Records for this task
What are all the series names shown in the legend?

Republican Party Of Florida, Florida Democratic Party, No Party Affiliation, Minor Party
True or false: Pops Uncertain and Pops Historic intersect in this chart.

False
* * *
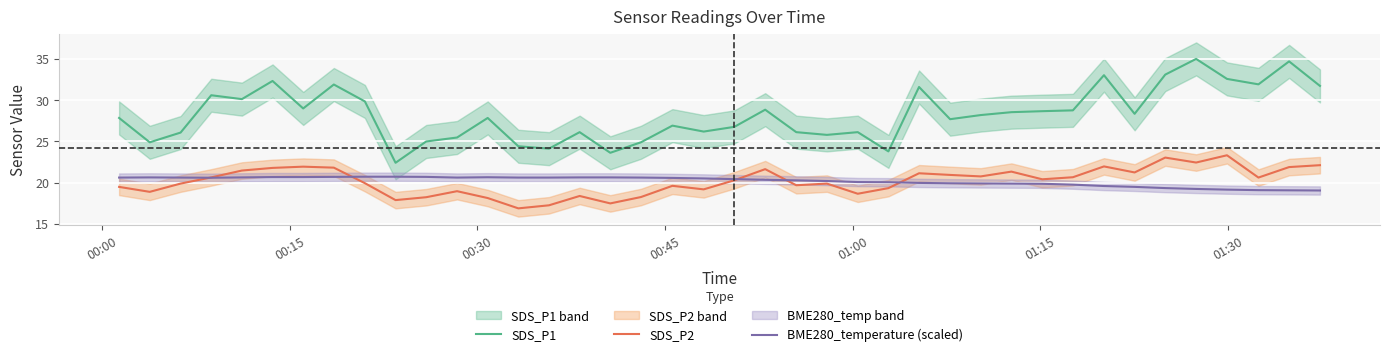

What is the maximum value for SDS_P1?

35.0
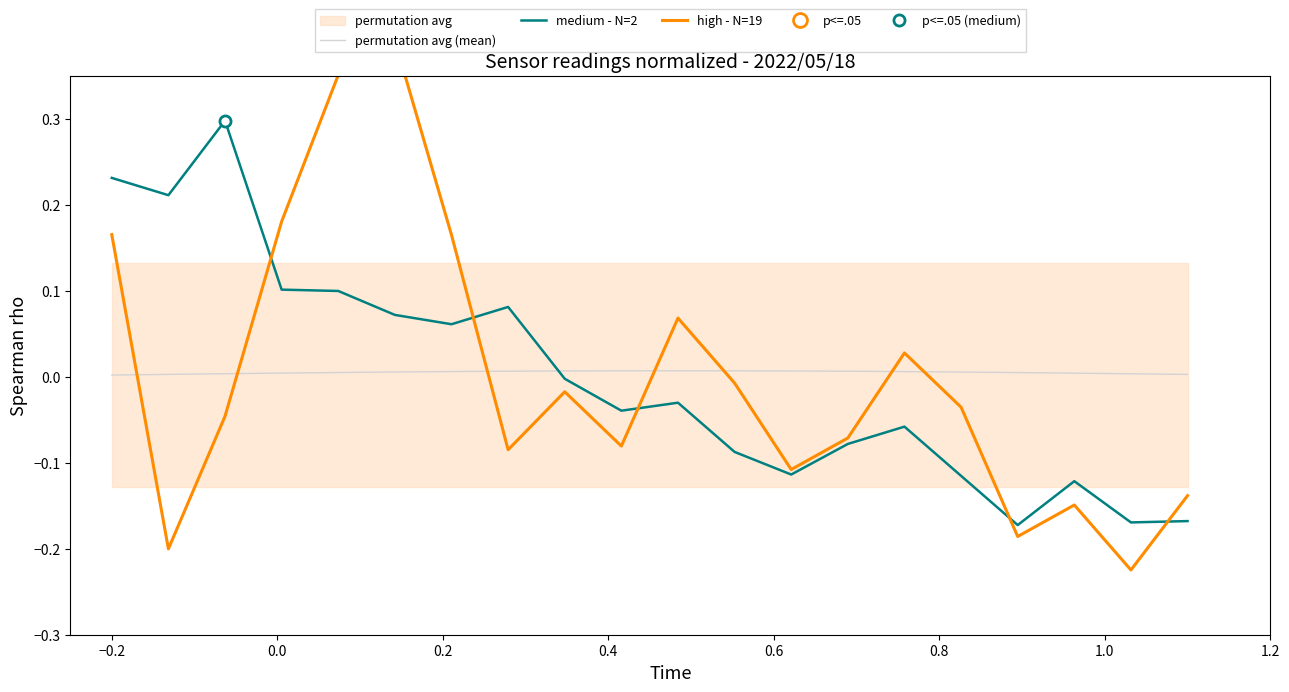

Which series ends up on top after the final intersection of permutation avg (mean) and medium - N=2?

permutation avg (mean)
--
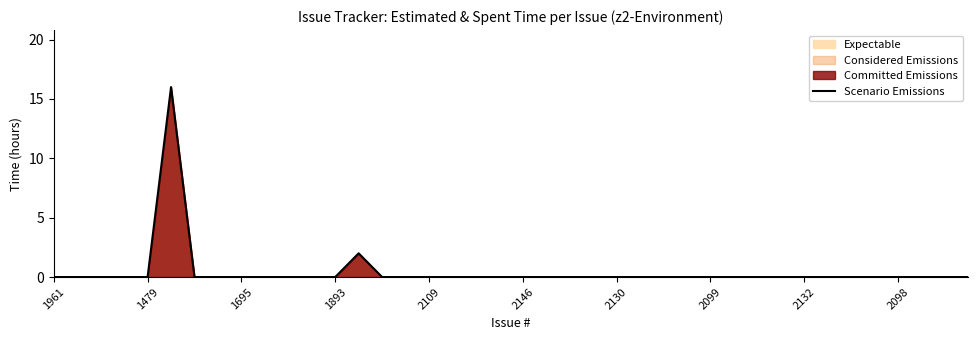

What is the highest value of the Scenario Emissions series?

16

Directions
Arrange the lines from the one containing "What is the maximum value for SDS_P1?" through the one containing "Which series ends" as a numbered list, skipping blank lines. Omit the pictures from your answer.

Written solution
1. What is the maximum value for SDS_P1?
2. 35.0
3. Which series ends up on top after the final intersection of permutation avg (mean) and medium - N=2?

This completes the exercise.